= Problem description =
Nothing below is to be printed except the lines between the line holding "59: (268, 222)" and the line holding "119: (253, 209)", inclusive, each exactly as it appears.

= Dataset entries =
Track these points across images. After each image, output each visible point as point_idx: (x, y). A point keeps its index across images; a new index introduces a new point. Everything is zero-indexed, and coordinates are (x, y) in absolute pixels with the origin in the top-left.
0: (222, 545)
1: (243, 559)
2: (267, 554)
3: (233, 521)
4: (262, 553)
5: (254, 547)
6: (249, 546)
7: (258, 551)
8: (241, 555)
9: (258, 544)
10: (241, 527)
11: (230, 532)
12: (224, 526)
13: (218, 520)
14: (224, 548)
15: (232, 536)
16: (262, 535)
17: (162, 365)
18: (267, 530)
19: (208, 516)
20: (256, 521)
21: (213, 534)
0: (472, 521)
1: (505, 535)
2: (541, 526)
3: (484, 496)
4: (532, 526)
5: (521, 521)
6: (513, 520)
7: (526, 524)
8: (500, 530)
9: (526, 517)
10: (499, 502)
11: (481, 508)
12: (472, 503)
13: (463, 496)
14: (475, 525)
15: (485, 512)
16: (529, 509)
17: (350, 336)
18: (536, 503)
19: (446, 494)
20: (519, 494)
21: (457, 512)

--

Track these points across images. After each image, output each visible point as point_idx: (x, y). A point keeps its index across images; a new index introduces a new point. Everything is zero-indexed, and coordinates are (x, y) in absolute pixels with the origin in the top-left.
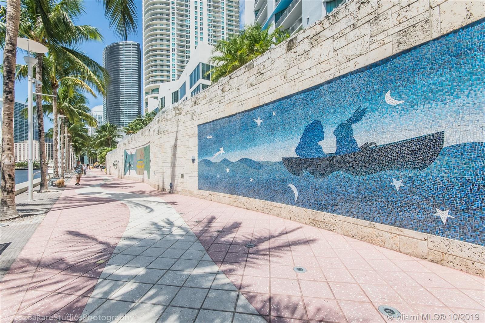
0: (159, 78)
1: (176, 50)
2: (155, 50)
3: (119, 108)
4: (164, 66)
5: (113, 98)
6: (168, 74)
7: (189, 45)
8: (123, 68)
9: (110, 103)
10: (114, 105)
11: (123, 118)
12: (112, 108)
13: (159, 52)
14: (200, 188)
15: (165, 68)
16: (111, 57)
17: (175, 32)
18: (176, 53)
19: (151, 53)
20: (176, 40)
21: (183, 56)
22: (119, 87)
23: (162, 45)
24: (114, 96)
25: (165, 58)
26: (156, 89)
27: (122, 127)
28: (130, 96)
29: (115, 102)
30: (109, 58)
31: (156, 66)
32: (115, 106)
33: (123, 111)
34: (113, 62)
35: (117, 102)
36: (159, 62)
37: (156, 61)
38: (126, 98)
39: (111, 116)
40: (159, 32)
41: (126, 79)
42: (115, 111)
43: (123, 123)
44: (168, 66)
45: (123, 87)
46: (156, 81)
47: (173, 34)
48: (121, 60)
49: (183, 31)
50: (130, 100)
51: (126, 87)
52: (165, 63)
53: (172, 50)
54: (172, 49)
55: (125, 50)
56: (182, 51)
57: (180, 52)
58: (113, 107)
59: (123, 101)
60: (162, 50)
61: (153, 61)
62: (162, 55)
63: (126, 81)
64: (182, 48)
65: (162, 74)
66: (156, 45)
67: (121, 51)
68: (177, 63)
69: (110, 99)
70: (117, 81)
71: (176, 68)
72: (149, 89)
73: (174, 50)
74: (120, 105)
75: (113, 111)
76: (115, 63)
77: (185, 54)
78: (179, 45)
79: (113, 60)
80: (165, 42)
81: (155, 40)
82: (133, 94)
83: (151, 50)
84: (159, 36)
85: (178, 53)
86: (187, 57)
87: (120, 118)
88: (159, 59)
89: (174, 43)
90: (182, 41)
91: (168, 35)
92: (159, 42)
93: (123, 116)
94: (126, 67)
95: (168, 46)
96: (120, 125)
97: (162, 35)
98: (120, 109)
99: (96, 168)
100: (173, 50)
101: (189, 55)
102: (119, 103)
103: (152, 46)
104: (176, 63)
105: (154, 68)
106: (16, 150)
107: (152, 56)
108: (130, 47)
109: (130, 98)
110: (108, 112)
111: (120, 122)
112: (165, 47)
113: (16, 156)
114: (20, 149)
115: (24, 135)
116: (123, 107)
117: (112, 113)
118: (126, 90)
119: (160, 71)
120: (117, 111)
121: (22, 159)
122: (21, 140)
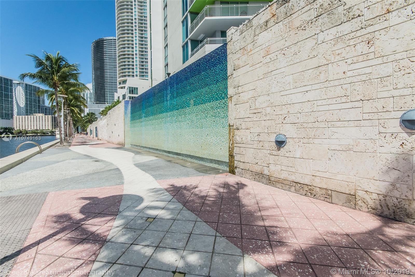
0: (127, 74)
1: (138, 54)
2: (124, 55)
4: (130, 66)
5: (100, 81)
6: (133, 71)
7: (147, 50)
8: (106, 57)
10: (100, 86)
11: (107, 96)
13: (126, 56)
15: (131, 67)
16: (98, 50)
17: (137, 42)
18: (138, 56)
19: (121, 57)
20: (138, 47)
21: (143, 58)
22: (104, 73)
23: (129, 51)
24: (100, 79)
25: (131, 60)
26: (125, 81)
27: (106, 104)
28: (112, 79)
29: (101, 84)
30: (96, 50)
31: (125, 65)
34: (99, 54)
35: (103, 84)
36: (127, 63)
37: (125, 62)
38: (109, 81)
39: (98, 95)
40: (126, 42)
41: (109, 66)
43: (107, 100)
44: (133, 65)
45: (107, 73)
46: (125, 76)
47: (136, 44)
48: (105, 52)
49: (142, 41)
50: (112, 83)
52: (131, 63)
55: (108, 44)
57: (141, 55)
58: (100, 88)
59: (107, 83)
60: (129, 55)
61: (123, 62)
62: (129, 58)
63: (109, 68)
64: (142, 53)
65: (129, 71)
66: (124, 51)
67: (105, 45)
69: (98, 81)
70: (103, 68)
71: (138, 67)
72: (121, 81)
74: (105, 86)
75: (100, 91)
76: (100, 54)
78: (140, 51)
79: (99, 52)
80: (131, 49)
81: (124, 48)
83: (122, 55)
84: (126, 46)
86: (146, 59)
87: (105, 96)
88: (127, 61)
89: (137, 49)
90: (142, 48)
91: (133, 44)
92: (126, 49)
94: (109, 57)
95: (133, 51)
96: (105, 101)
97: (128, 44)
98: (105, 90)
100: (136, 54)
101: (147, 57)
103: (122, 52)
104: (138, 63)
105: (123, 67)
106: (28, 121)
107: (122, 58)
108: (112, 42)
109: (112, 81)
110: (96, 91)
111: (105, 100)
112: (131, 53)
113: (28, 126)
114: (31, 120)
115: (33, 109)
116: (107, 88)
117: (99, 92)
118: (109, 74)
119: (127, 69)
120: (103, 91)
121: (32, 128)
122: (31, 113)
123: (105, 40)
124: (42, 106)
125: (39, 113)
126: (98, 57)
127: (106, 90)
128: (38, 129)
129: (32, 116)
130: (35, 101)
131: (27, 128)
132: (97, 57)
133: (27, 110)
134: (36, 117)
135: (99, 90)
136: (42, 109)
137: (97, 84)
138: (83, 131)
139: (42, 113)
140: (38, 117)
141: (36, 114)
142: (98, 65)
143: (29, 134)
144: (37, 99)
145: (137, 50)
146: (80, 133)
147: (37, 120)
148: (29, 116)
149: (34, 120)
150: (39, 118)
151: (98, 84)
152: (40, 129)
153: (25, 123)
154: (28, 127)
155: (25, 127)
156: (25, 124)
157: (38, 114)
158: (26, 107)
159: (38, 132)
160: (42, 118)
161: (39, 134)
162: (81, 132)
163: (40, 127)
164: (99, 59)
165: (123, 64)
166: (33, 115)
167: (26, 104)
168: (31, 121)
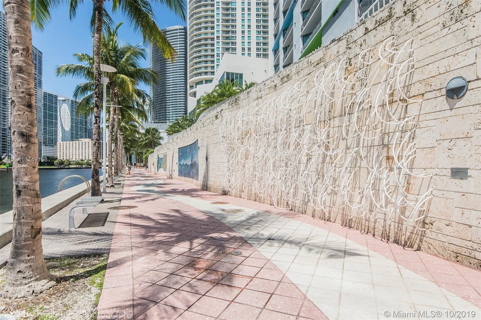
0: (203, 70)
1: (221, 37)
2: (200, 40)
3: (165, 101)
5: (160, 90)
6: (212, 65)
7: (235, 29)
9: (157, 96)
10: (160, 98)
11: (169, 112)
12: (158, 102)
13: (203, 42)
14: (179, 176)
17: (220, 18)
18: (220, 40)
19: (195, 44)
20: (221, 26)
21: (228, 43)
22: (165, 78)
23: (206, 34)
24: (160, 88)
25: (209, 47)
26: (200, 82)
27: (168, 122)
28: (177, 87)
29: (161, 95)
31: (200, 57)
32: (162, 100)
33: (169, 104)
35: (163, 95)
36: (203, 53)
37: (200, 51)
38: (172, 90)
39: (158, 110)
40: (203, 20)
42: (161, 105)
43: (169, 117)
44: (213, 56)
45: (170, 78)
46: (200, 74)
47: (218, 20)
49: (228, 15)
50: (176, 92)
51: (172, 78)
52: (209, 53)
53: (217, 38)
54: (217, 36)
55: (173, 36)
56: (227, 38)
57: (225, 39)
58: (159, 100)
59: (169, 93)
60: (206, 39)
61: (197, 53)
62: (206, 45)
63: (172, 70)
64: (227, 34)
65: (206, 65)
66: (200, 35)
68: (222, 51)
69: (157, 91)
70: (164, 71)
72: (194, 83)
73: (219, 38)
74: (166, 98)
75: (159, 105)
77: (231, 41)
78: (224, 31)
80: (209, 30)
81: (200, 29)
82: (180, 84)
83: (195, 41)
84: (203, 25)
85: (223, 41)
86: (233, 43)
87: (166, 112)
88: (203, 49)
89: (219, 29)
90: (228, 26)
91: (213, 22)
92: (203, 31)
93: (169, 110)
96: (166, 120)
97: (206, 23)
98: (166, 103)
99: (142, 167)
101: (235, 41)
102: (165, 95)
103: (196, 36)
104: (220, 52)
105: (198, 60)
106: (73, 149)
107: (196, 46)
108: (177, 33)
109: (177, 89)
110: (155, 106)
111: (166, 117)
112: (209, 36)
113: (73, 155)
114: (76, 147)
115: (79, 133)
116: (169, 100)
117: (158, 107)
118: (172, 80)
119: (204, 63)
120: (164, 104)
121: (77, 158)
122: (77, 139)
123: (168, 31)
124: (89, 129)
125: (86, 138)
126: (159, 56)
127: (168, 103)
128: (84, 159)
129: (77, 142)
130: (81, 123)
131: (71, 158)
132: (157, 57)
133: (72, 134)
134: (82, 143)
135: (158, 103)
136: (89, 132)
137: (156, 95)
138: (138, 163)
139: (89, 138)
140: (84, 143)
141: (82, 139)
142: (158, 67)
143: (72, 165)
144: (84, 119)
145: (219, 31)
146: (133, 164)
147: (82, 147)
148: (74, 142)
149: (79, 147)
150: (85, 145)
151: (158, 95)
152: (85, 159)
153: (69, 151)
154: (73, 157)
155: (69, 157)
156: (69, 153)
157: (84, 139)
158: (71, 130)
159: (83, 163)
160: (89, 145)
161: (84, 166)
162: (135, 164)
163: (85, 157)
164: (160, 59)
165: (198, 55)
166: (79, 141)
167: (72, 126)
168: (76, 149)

--

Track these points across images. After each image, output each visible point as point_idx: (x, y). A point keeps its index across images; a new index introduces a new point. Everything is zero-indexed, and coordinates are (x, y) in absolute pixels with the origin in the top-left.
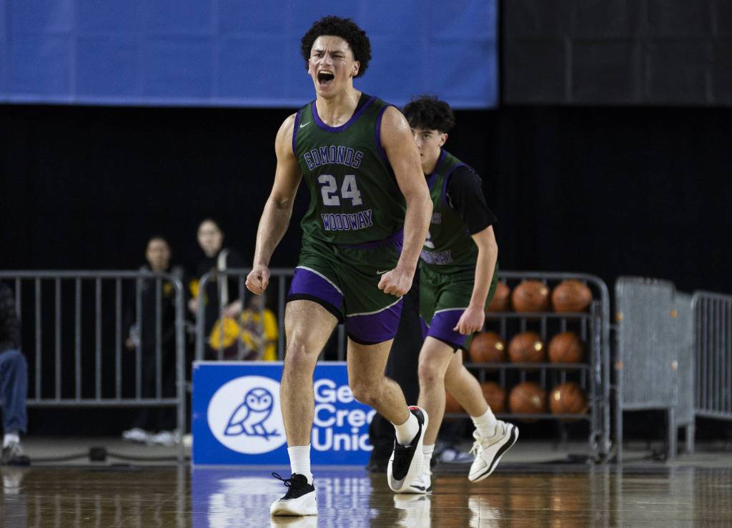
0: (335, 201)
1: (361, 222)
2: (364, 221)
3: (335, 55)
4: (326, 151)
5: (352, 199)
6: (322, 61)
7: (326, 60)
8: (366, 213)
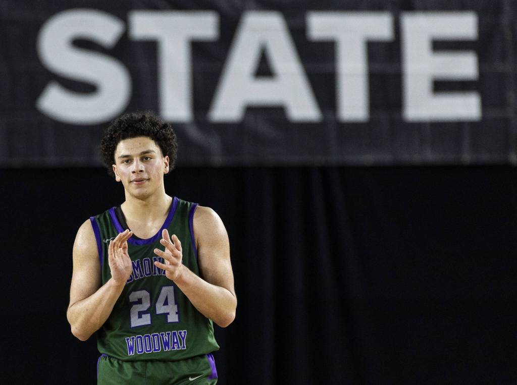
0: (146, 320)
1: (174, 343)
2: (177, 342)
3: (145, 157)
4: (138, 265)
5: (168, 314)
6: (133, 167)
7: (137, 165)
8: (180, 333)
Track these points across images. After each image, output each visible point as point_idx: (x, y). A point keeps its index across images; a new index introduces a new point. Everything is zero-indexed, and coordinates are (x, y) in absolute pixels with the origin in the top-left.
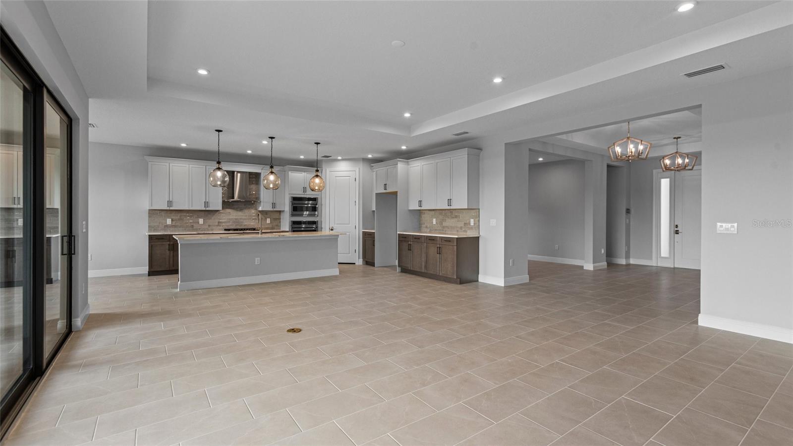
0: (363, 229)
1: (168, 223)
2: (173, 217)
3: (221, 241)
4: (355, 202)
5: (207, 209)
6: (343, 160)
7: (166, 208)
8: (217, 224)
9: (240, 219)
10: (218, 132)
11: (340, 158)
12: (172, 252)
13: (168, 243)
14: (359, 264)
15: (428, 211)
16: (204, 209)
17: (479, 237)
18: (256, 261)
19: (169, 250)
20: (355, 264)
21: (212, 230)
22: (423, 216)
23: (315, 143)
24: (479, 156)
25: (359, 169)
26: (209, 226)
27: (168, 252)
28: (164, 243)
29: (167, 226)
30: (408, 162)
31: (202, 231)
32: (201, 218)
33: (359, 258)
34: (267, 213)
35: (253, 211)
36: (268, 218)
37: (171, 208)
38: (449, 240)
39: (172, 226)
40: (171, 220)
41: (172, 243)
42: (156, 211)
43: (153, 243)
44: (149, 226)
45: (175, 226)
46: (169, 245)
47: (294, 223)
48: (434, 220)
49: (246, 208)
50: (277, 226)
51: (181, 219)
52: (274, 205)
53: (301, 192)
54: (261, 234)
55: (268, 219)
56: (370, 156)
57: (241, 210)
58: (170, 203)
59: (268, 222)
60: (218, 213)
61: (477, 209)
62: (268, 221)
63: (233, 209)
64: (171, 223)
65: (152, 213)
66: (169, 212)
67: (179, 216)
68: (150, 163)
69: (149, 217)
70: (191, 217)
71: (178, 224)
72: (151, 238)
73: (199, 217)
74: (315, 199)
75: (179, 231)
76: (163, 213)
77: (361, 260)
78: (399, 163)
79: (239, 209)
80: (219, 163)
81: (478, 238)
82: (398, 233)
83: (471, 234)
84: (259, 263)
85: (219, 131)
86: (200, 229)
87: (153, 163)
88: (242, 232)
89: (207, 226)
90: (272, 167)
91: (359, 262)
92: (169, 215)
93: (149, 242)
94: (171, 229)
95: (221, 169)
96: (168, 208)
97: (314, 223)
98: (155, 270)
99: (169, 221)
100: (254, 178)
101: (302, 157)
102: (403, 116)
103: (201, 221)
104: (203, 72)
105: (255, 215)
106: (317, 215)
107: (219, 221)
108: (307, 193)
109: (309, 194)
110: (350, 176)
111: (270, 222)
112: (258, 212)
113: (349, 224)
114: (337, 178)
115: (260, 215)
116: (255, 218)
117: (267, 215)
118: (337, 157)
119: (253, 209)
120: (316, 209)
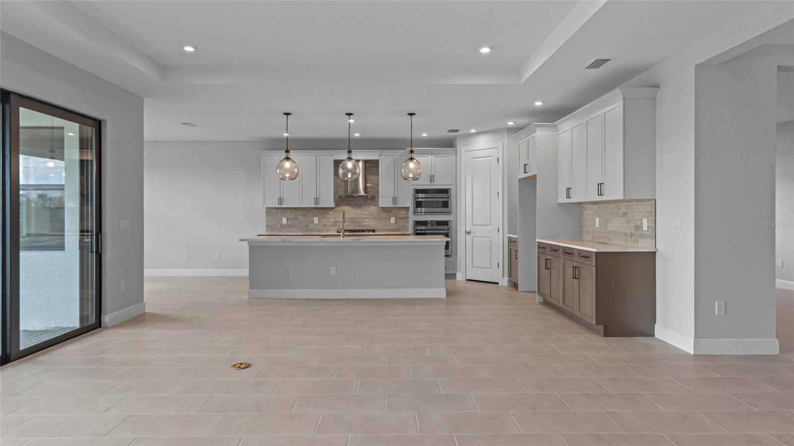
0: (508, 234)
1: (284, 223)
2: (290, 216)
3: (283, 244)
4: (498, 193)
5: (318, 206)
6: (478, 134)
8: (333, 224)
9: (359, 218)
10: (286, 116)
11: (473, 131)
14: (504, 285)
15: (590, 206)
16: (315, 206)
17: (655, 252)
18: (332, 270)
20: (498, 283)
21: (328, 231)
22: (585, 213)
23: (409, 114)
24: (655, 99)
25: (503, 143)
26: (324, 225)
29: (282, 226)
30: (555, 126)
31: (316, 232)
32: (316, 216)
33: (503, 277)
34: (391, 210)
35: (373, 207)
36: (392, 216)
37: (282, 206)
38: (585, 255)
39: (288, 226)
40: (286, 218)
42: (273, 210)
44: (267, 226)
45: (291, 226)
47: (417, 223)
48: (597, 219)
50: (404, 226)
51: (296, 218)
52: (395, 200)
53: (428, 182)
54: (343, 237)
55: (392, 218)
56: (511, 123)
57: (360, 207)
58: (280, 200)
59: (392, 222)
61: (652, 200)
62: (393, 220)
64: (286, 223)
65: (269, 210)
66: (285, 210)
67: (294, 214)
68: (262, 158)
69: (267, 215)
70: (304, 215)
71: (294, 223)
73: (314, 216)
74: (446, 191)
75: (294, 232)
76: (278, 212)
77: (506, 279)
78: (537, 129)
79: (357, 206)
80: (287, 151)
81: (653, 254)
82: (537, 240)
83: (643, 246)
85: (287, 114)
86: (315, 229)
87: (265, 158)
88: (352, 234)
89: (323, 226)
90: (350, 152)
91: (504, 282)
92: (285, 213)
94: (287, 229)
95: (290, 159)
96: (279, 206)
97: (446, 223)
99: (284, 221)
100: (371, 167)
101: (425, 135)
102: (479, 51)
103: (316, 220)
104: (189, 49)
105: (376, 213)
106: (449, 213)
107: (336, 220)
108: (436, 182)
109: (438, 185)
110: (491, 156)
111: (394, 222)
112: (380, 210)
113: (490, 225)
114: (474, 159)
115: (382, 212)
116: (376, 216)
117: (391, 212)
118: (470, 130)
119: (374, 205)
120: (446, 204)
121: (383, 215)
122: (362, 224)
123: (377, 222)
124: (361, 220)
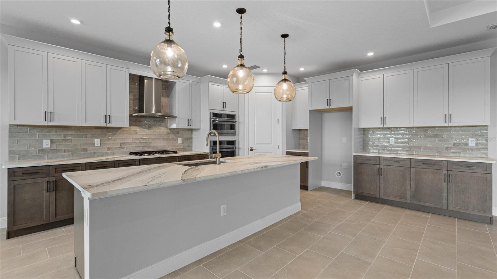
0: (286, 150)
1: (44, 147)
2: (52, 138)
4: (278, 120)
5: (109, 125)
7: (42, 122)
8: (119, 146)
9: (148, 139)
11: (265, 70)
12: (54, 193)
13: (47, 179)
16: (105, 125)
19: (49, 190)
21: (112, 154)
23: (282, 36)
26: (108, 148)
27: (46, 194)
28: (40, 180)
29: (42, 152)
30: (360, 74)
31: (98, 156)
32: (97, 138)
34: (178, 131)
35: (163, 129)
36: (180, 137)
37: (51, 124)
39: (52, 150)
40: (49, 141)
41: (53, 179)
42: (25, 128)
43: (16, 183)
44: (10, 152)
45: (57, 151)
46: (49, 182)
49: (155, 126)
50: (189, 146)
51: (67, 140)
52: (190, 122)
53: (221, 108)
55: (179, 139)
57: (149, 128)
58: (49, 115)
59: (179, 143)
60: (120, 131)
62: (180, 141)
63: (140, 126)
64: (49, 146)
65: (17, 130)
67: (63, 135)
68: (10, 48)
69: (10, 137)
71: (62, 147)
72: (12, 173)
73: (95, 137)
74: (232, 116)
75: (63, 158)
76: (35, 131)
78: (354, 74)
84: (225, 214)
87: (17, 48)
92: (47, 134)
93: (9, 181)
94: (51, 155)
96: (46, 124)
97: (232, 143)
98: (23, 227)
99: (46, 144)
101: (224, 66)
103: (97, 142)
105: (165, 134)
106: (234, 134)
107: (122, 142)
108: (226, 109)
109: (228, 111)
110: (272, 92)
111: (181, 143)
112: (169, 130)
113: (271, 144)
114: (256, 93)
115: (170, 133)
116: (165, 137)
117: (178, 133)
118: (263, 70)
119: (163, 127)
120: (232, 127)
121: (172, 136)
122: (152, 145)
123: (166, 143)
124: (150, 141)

= Task result =
59: (268, 222)
60: (218, 213)
61: (477, 209)
62: (268, 221)
63: (233, 209)
64: (171, 223)
65: (152, 213)
66: (169, 212)
67: (179, 216)
68: (150, 163)
69: (149, 217)
70: (191, 217)
71: (178, 224)
72: (151, 238)
73: (199, 217)
74: (315, 199)
75: (179, 231)
76: (163, 213)
77: (361, 260)
78: (399, 163)
79: (239, 209)
80: (219, 163)
81: (478, 238)
82: (398, 233)
83: (471, 234)
84: (259, 263)
85: (219, 131)
86: (200, 229)
87: (153, 163)
88: (242, 232)
89: (207, 226)
90: (272, 167)
91: (359, 262)
92: (169, 215)
93: (149, 242)
94: (171, 229)
95: (221, 169)
96: (168, 208)
97: (314, 223)
98: (155, 270)
99: (169, 221)
100: (254, 178)
101: (302, 157)
102: (403, 116)
103: (201, 221)
104: (203, 72)
105: (255, 215)
106: (317, 215)
107: (219, 221)
108: (307, 193)
109: (309, 194)
110: (350, 176)
111: (270, 222)
112: (258, 212)
113: (349, 224)
114: (337, 178)
115: (260, 215)
116: (255, 218)
117: (267, 215)
118: (337, 157)
119: (253, 209)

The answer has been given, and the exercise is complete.